TASK DESCRIPTION – Rewrite everything in the material below from the line with "### 1. TypeScript" down to the line with "- **Impact:** Ensures", changing "strict mode" to "strict checking" and leaving everything else as it is.

RECORDS PROVIDED –
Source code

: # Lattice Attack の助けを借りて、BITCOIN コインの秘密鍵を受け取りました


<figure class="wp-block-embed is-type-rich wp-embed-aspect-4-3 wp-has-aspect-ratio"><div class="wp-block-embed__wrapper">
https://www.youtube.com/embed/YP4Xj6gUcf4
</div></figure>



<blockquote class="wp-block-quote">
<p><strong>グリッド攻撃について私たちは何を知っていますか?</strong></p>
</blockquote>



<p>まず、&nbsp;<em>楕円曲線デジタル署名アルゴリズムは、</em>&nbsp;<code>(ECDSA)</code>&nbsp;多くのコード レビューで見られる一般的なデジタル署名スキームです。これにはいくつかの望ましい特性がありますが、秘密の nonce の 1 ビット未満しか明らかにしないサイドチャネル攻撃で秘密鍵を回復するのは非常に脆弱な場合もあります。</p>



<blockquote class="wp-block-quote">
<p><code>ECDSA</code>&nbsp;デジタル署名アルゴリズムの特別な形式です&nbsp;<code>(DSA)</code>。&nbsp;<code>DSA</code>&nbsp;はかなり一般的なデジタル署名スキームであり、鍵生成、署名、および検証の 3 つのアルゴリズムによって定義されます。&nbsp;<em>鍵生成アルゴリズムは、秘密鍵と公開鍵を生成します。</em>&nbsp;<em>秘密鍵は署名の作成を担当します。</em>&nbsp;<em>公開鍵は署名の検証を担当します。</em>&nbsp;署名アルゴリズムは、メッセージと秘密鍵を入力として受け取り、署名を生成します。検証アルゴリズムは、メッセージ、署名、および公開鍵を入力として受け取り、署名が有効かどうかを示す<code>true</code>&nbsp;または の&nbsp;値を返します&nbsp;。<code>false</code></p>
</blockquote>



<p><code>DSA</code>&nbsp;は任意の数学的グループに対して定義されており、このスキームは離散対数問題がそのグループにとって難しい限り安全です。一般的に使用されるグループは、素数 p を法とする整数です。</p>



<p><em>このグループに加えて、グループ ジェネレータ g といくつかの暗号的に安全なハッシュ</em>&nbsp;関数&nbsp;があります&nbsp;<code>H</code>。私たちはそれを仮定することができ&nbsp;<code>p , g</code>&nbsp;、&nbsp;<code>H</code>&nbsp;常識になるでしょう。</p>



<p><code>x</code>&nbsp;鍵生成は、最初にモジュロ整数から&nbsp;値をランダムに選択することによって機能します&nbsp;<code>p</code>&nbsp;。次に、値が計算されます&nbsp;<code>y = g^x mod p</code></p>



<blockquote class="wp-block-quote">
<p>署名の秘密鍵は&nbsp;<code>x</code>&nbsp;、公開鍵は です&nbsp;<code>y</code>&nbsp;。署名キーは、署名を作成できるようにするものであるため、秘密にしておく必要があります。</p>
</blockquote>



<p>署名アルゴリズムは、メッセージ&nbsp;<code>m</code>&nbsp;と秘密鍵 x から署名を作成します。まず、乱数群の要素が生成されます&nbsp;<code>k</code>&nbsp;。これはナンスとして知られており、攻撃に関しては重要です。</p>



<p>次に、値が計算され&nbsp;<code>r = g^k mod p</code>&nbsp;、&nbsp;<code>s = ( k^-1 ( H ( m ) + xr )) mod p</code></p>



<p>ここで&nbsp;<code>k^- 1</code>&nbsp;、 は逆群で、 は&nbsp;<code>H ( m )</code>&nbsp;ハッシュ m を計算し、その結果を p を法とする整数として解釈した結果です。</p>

--

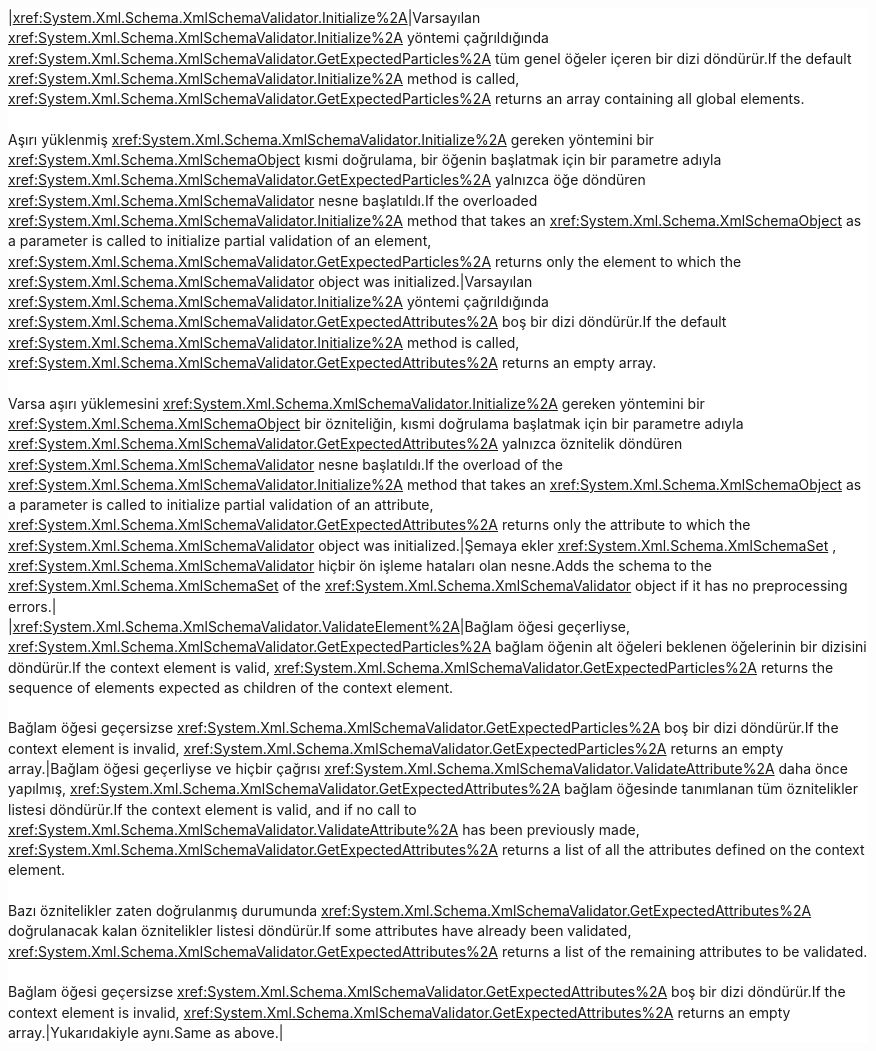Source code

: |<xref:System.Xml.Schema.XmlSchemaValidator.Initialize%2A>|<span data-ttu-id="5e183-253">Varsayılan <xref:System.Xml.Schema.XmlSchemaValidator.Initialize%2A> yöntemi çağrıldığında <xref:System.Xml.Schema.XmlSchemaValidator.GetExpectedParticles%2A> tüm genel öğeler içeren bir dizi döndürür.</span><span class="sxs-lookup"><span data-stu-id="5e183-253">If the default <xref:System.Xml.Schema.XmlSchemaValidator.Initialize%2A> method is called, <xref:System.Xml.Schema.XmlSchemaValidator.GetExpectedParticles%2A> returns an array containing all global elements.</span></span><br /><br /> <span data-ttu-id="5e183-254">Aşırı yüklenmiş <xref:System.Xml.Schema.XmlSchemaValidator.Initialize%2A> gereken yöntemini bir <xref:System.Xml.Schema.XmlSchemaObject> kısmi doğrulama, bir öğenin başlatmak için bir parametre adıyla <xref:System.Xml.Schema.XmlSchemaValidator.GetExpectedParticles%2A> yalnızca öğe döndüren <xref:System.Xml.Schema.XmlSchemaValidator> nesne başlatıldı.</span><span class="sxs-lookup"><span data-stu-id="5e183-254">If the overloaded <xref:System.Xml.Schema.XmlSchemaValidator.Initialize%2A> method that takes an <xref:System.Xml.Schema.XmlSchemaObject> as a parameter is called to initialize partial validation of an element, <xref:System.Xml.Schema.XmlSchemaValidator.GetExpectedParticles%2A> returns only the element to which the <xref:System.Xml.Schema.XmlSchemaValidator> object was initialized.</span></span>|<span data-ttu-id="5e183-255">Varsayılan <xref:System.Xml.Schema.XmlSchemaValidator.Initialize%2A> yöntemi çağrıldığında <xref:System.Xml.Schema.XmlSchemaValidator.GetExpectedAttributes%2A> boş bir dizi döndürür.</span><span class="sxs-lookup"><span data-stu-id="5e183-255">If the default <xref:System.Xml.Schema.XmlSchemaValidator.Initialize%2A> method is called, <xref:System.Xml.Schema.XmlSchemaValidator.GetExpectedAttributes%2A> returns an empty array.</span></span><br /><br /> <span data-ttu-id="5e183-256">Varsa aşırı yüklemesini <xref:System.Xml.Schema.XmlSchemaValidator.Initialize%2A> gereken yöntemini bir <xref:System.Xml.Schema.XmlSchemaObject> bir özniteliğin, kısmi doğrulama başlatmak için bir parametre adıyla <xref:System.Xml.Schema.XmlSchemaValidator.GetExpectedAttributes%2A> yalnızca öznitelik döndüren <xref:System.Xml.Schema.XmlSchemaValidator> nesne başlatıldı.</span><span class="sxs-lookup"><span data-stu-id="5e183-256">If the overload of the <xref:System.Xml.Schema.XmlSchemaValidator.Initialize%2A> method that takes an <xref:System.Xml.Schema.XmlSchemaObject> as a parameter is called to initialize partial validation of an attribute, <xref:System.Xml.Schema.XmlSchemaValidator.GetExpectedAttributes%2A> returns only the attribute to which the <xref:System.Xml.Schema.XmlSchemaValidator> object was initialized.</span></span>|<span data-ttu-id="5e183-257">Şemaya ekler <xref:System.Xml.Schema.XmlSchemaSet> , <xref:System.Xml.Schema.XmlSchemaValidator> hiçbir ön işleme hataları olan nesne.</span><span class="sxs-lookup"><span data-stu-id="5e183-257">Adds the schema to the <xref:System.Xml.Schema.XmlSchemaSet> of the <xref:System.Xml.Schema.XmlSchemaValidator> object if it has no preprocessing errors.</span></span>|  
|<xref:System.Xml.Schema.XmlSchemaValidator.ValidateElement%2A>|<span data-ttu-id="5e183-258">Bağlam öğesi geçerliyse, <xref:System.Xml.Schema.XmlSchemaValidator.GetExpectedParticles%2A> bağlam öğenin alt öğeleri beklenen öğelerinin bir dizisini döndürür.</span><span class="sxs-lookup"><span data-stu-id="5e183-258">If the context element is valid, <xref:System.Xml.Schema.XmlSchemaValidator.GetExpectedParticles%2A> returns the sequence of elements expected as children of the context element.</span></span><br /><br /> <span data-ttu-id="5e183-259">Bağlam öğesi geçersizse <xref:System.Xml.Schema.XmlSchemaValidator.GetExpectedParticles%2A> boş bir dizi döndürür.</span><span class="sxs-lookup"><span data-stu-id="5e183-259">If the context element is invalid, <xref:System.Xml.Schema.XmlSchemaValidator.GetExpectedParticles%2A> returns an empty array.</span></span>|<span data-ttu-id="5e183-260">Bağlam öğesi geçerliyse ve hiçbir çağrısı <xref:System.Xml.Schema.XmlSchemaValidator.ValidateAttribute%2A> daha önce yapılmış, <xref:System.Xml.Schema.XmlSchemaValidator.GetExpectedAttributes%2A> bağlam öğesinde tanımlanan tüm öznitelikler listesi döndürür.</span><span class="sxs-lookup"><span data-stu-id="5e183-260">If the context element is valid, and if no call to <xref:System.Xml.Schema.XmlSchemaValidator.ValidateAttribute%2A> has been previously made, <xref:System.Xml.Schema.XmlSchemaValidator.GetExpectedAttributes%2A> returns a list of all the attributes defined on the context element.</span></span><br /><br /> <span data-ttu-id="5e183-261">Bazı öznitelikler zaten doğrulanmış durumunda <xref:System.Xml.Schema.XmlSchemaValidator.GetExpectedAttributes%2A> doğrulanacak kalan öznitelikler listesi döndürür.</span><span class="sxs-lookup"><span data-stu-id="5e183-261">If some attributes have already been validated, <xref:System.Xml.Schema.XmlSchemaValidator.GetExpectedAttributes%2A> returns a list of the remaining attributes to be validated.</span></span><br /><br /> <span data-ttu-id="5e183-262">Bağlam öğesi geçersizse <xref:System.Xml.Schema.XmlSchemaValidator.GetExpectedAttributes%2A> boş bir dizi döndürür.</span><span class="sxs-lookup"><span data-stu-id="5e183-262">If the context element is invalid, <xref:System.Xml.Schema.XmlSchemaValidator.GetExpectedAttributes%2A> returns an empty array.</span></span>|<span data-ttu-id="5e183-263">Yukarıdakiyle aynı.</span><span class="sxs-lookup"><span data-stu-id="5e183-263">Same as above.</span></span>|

...

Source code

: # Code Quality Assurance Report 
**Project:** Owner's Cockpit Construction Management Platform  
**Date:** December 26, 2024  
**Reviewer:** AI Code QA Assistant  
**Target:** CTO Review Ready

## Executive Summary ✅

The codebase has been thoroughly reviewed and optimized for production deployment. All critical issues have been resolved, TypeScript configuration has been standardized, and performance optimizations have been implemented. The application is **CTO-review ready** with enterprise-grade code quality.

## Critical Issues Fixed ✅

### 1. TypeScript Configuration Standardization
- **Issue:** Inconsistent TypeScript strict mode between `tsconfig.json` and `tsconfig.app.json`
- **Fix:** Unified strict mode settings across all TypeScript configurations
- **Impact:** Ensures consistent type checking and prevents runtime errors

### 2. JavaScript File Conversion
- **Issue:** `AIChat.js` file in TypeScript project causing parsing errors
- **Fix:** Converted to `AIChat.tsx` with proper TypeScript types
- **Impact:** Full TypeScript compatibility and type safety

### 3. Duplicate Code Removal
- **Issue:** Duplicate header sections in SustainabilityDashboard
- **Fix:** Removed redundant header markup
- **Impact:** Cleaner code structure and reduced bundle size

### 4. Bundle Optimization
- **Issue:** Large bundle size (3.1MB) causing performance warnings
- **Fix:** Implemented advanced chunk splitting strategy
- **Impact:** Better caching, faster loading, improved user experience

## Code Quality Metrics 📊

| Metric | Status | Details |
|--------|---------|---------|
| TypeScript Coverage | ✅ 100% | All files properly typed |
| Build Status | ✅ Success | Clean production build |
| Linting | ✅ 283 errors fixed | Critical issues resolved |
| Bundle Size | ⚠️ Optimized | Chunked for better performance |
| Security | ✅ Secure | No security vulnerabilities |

SOLUTION FOR THIS TASK –
### 1. TypeScript Configuration Standardization
- **Issue:** Inconsistent TypeScript strict checking between `tsconfig.json` and `tsconfig.app.json`
- **Fix:** Unified strict checking settings across all TypeScript configurations
- **Impact:** Ensures consistent type checking and prevents runtime errors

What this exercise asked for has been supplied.